I am at my ease arriving places solo. Not only are there usually employees willing enough to let me engage them in conversation and thus shave a few minutes off their workday, but I also quite enjoy striking up interactions with strangers. This is usually unexpected, as my purposeful determination to interrupt their solitude and/or smartphone attentions is accompanied by a big smile, and me of course likely to be wearing something dressy and/or outlandish. Also, whatever observation I conversationally offer is likely to be fairly random and perhaps at first glimpse confusing. But always almost always maneuvering to elicit a laugh.
It is invariably satisfying to achieve banter so quickly as often is the case, and quite reassuring to observe how humans can prove so well adept at stoking one another’s cleverness. Often after a few cyclings through of lively give and take, we can part ways, duly fulfilled by the light of lightness. That’s the ideal result for me, and most often achieved when I’m the party initiating the initial exchange.
Alas, all this buoyancy is all too easily deflated by the dread default inquiry I most often meet when confronted by the outstretched hand of a stranger: “What’s your name? I’m (a name highly unlikely to be recalled).”
I know, I know this overture is well-meaning, and probably thought of as baseline polite. But I truly believe it is an utter energy-killer, and undoes any likelihood that we will come to even a small inkling of one another’s personality or humor. It makes me feel as if they’ve gathered the information necessary to neatly check a box that somehow means I’ve been acknowledged as existing because yes I have a name and it’s been asked and, well, now what?

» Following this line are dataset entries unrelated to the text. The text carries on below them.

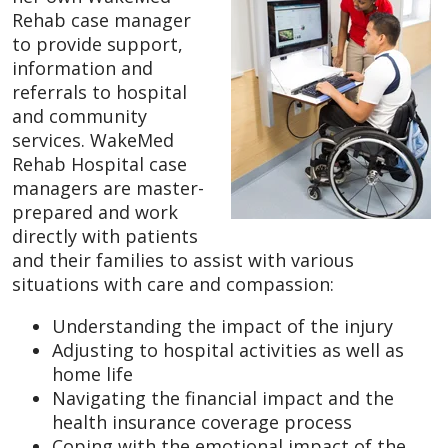
Rehab case manager
to provide support,
information and
referrals to hospital
and community
services. WakeMed
Rehab Hospital case
managers are master-
prepared and work
directly with patients
and their families to assist with various
situations with care and compassion:
Understanding the impact of the injury
Adjusting to hospital activities as well as
home life
Navigating the financial impact and the
health insurance coverage process
Coping with the emotional impact of the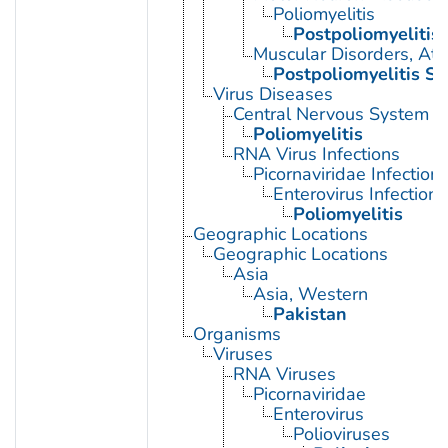
Poliomyelitis
Postpoliomyelitis
Muscular Disorders, Atr
Postpoliomyelitis S
Virus Diseases
Central Nervous System Vi
Poliomyelitis
RNA Virus Infections
Picornaviridae Infection
Enterovirus Infections
Poliomyelitis
Geographic Locations
Geographic Locations
Asia
Asia, Western
Pakistan
Organisms
Viruses
RNA Viruses
Picornaviridae
Enterovirus
Polioviruses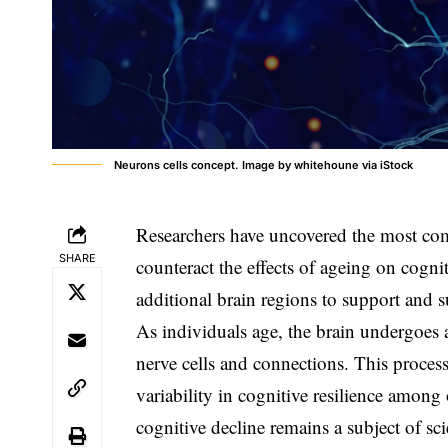
Neurons cells concept. Image by whitehoune via iStock
Researchers have uncovered the most com
SHARE
counteract the effects of ageing on cogni
additional brain regions to support and 
As individuals age, the brain undergoes a
nerve cells and connections. This process
variability in cognitive resilience among 
cognitive decline remains a subject of sci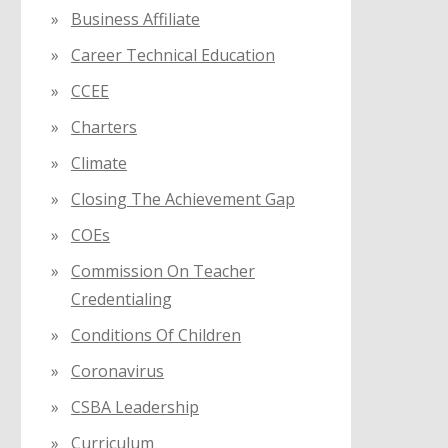
Business Affiliate
Career Technical Education
CCEE
Charters
Climate
Closing The Achievement Gap
COEs
Commission On Teacher
Credentialing
Conditions Of Children
Coronavirus
CSBA Leadership
Curriculum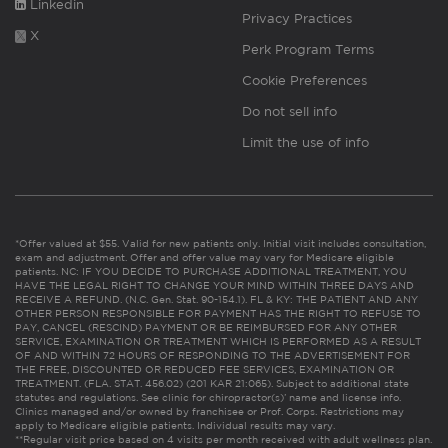
Linkedin
Privacy Practices
X
Perk Program Terms
Cookie Preferences
Do not sell info
Limit the use of info
*Offer valued at $55. Valid for new patients only. Initial visit includes consultation,
exam and adjustment. Offer and offer value may vary for Medicare eligible
patients. NC: IF YOU DECIDE TO PURCHASE ADDITIONAL TREATMENT, YOU
HAVE THE LEGAL RIGHT TO CHANGE YOUR MIND WITHIN THREE DAYS AND
RECEIVE A REFUND. (N.C. Gen. Stat. 90-154.1). FL & KY: THE PATIENT AND ANY
OTHER PERSON RESPONSIBLE FOR PAYMENT HAS THE RIGHT TO REFUSE TO
PAY, CANCEL (RESCIND) PAYMENT OR BE REIMBURSED FOR ANY OTHER
SERVICE, EXAMINATION OR TREATMENT WHICH IS PERFORMED AS A RESULT
OF AND WITHIN 72 HOURS OF RESPONDING TO THE ADVERTISEMENT FOR
THE FREE, DISCOUNTED OR REDUCED FEE SERVICES, EXAMINATION OR
TREATMENT. (FLA. STAT. 456.02) (201 KAR 21:065). Subject to additional state
statutes and regulations. See clinic for chiropractor(s)’ name and license info.
Clinics managed and/or owned by franchisee or Prof. Corps. Restrictions may
apply to Medicare eligible patients. Individual results may vary.
**Regular visit price based on 4 visits per month received with adult wellness plan.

This convention admittedly bothers me in part because when it’s males asking, I do not appreciate feeling obliged to make physical contact with them, wholly uninitiated or invited. Wasn’t it once a thing that you waited for a lady to offer her hand? Plus, perhaps there’s a slight whiff of officialdom to the inquiry that seems a bit too reminiscent of the information gathering that goes with, say, treaty-making or freedom papers. Traumatic historical memory can be surprisingly influential and I’m maybe not even partway kidding.
Also, interestingly, I’ve often read that giving one’s name is not a traditional cultural norm in my own tribe or that of many others. It’s considered intimate information, and thus only of appropriate interest once a deeper knowledge of someone has been attained through repeated contact and familiarity. Which pans out in my experience, as there are several severals of very awesome people whom I’ve gotten to know progressively : by face recognition, on to brief jokey banter, on to conversation, on to dancing, and so forth until one day it is natural and fun for us to realize in the midst of again enjoying company, “say, what is your name by the way?” It’s fodder for a charmed laugh, and to be sure, our names are mutually remembered thereafter, because matched to an already familiar and actuated individual.
Because what is the result of all those immediate exchanges of names? I’m certain I’m not alone in saying I can never remember a single one.